I love to drink in the colors, and try to get inside the artists head to see why they made certain choices in the painting. I usually prefer to visit museums by myself, so I’m not holding people back with my slow pace of taking in an exhibition! This particular exhibition, Degas at the Opera, celebrated the 350th anniversary of the Paris Opera, and showcased over 100 works in print, pencil, pastel, and paint. What really struck me in this exhibition is Degas’s genius in what he decided to leave out of a painting. In my art education, I was taught that the art is in what you decide to edit out. The idea that the artist can pinpoint and recreate something with just enough information for the viewer is the genius of the artist, and the mystery of creating fine art. Degas was a master at leaving out details, but giving you everything he wanted you to see in the painting at the same time. Below are a few of my favorites from the exhibition! Read more about the exhibition here. Be sure to check out the audio links on the National Gallery website for more in-depth information about Degas! Museums need our support right now! Think about renewing your membership, or buying something from their online shop!


The striking thing to me about this painting is how much Degas captured in such a small painting. The detailing on the faces was incredible. This piece roughly about 12"x16".

I had a copy of this painting in my room growing up. I'm not sure now where the print is, but seeing this in person in the museum was a dream come true! I've always loved this piece. Notice the girl on the piano and her annoyed stance and reaction.

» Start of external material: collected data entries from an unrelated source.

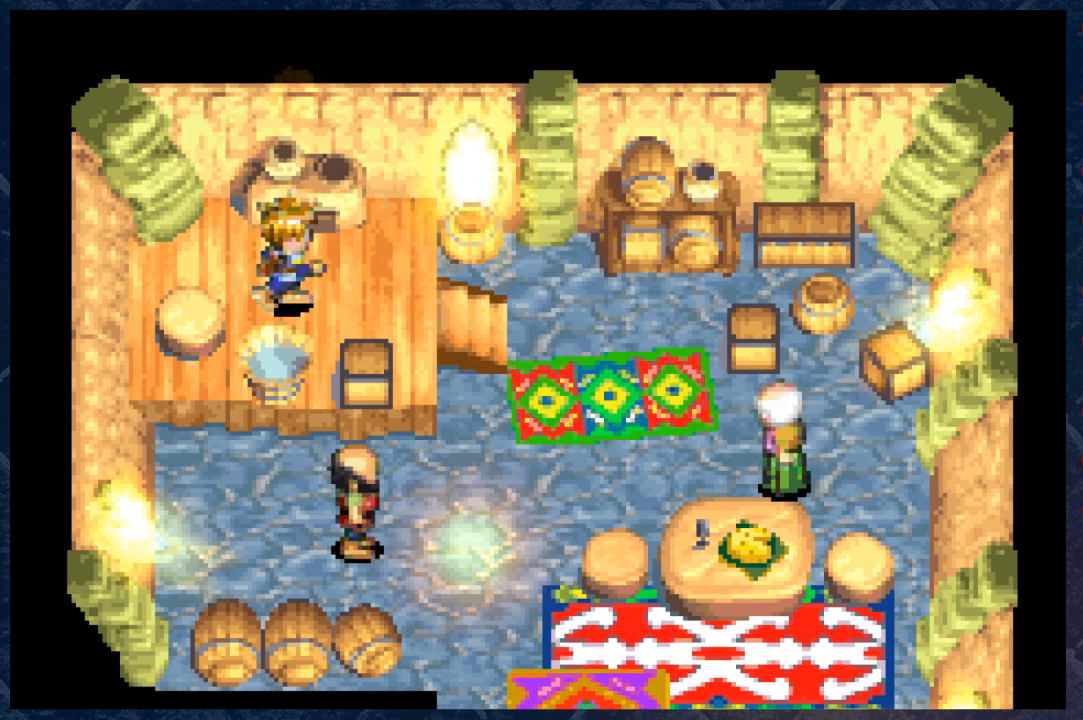
{"buttons": [], "left_stick": "up", "right_stick": "center", "events": [[183, "left_stick", "down-right"], [350, "left_stick", "up-right"], [400, "left_stick", "up"]]}
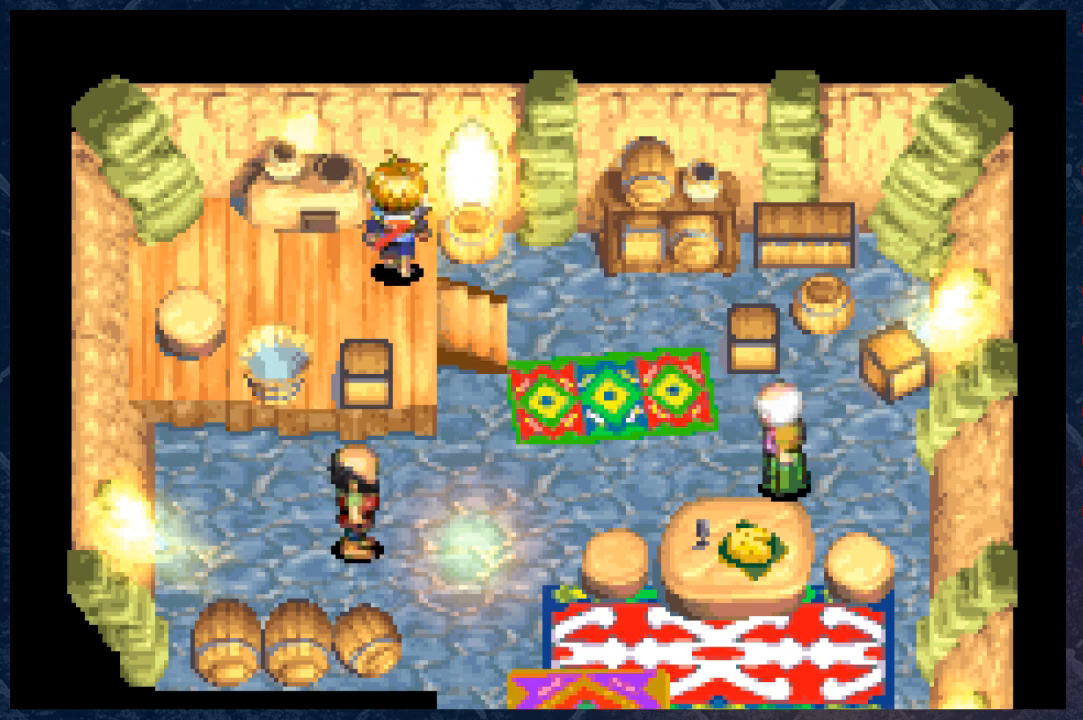
{"buttons": [], "left_stick": "left", "right_stick": "center", "events": [[17, "left_stick", "up-left"], [483, "left_stick", "left"]]}
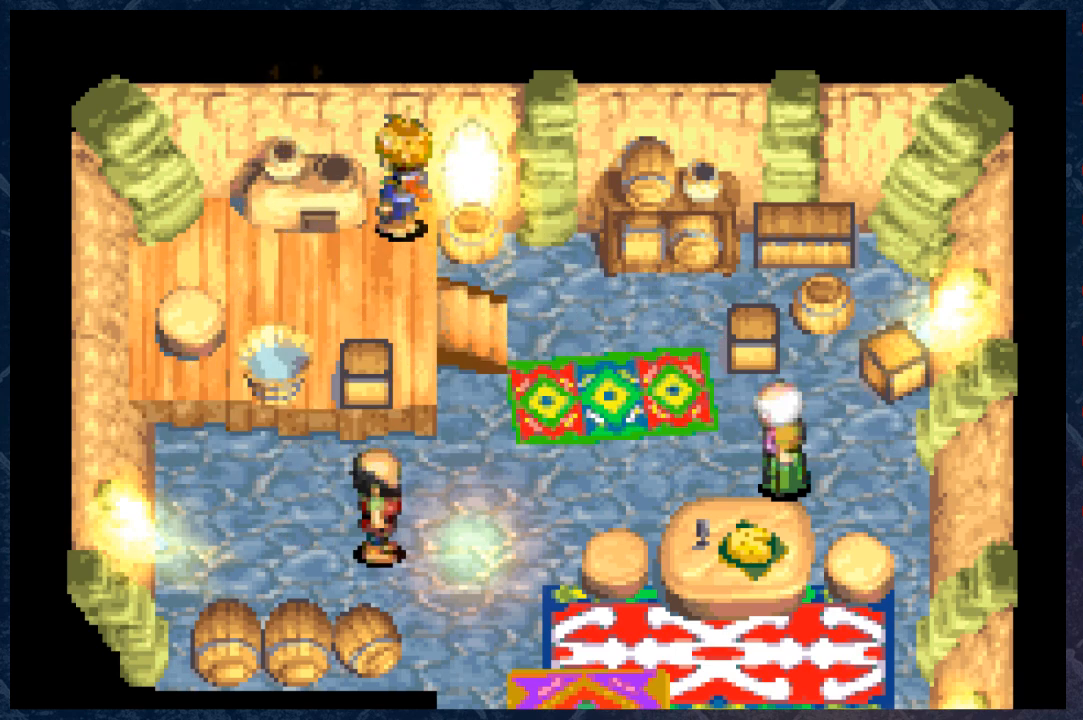
{"buttons": ["A"], "left_stick": "left", "right_stick": "center", "events": [[183, "A", "down"], [317, "A", "up"], [433, "A", "down"]]}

This was absolutely one of my favorite pieces in the show! The colors danced on the canvas with almost the same vivacity the dancers themselves had. Degas' use of brushstrokes and changes in texture and pattern from the figures to the background imitates the idea of the dancers fluidly moving through the landscape. It's hard to know what is real and what is imagined in this scene with its ethereal quality. In this painting and another similar one in the exhibition, the idea is posed that perhaps the figure is one dancer shown moving about in many poses in practice and adjusting her hair and her dress as she readies for the performance. Does it change the way you look at the painting if it's multiple figures or the same girl?